> [Your goal]:
Go through the entries and transcribe each one exactly, dropping the pictures.

> [Dataset entries]:
---*---

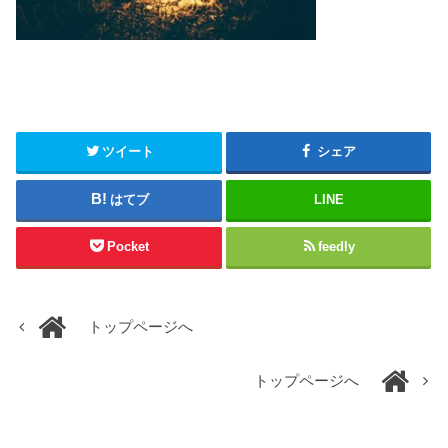
ツイート
シェア
はてブ
LINE
Pocket
feedly
トップページへ
トップページへ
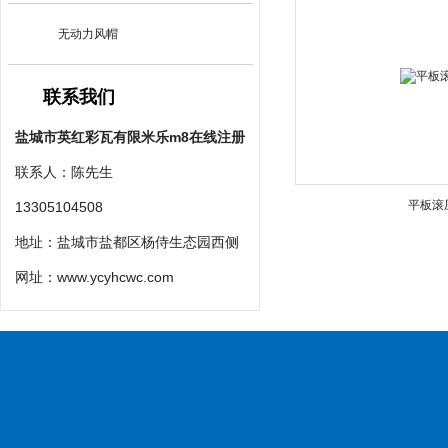
无动力风帽
联系我们
盐城市英红彩瓦有限米乐m8在线注册
联系人：陈先生
平板滚
13305104508
地址：盐城市盐都区杨侍生态园西侧
网址：
www.ycyhcwc.com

---*---

> [Final answer]:
ツイート
シェア
はてブ
LINE
Pocket
feedly
トップページへ
トップページへ
无动力风帽
联系我们
盐城市英红彩瓦有限米乐m8在线注册
联系人：陈先生
平板滚
13305104508
地址：盐城市盐都区杨侍生态园西侧
网址：
www.ycyhcwc.com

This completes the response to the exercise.